May 24, 2011[On U.S. Department of Justice, Western District of Texas, stationery. Addressed to Speaker Joe Straus, Dewhurst, the House Clerk and the Senate Secretary]
I write with regard to HB 1937, which I understand will imminently be presented to the Texas Senate for a vote.
This office, as well as the Southern, Northern, and Eastern District of Texas United States Attorneys, would like to advise you of the significant legal and practical problems that will be created if the bill becomes law. As you are no doubt aware, the bill makes it a crime for a federal transportation official (“TSO”) to perform the security screening that he or she is authorized and required by federal law to perform. The proposed legislation would make it unlawful for a federal agent such as a TSO to perform certain specified searches for the purpose of granting access to a publicly accessible building or form of transportation. That provision would thus criminalize searches that are required under federal regulations in order to ensure the safety of the American public. The legislation also makes it a crime for a public servant, as defined by the bill, to deny or impede another person in the exercise or enjoyment of any right or privilege, knowing that the public servant’s conduct is unlawful. As a result, it appears the intent of the bill is to preclude a TSO from turning away from the secure area of an airport someone who otherwise would have been subjected to a pat down as a condition of entry.

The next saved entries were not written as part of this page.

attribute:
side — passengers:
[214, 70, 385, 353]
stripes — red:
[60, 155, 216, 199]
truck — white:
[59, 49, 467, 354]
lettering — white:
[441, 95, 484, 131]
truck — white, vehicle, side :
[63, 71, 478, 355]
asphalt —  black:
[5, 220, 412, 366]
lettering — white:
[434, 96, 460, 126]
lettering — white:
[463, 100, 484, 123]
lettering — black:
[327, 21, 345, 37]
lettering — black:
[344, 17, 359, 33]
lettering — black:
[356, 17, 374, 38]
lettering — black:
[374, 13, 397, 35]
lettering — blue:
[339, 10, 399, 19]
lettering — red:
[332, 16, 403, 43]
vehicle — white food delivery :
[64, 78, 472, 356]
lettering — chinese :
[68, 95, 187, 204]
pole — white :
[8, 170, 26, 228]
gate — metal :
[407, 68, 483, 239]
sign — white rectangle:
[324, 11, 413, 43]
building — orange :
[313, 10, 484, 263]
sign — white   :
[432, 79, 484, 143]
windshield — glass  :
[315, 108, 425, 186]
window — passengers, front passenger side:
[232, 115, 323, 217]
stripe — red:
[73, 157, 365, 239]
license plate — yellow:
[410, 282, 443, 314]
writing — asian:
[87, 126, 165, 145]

The effect of this bill, if enacted, would be to interfere directly with the Transportation Security Administration’s (“TSA”) responsibility for civil aviation security. 49 U.S.C. §114(d); 6 U.S.C. §202(1). Congress has directed the Administrator of TSA to take “necessary actions to improve domestic air transportation security,” 49 U.S.C. §44904(e), and directed him to “prescribe regulations to protect passengers and property on an aircraft … against an act of criminal violence or aircraft piracy.” ID. §44903(b). Congress has directed TSA to provide for “the screening of all passengers and property … before boarding,” in order to ensure that no passenger is unlawfully carrying a dangerous weapon, explosive, or other destructive substance. Id. §44901(a), §44901(a), §114(e). If the Administrator determines that “a particular threat cannot be addressed in a way adequate to ensure … the safety of passengers and crew of a particular flight, he “shall cancel the flight or series of flights.” Id. §44905(b). HB 1937 would conflict directly with federal law. The practical import of the bill is that it would threaten criminal prosecution of Transportation Security Administration personnel who carry out the security procedures required under federal statutes and TSA regulations passed to implement those statutes. Those officials cannot be put to the choice of risking criminal prosecution or carrying out their federal duties. Under the Supremacy Clause of the United States Constitution, Texas has no authority to regulate federal agents and employees in the performance of their federal duties or to pass a statute that conflicts with federal law.
If HR [sic] 1937 were enacted, the federal government would likely seek an emergency stay of the statute. Unless or until such a stay were granted, TSA would likely be required to cancel any flight or series of flights for which it could not ensure the safety of passengers and crew.
We urge that you consider the ramifications of this bill before casting your vote.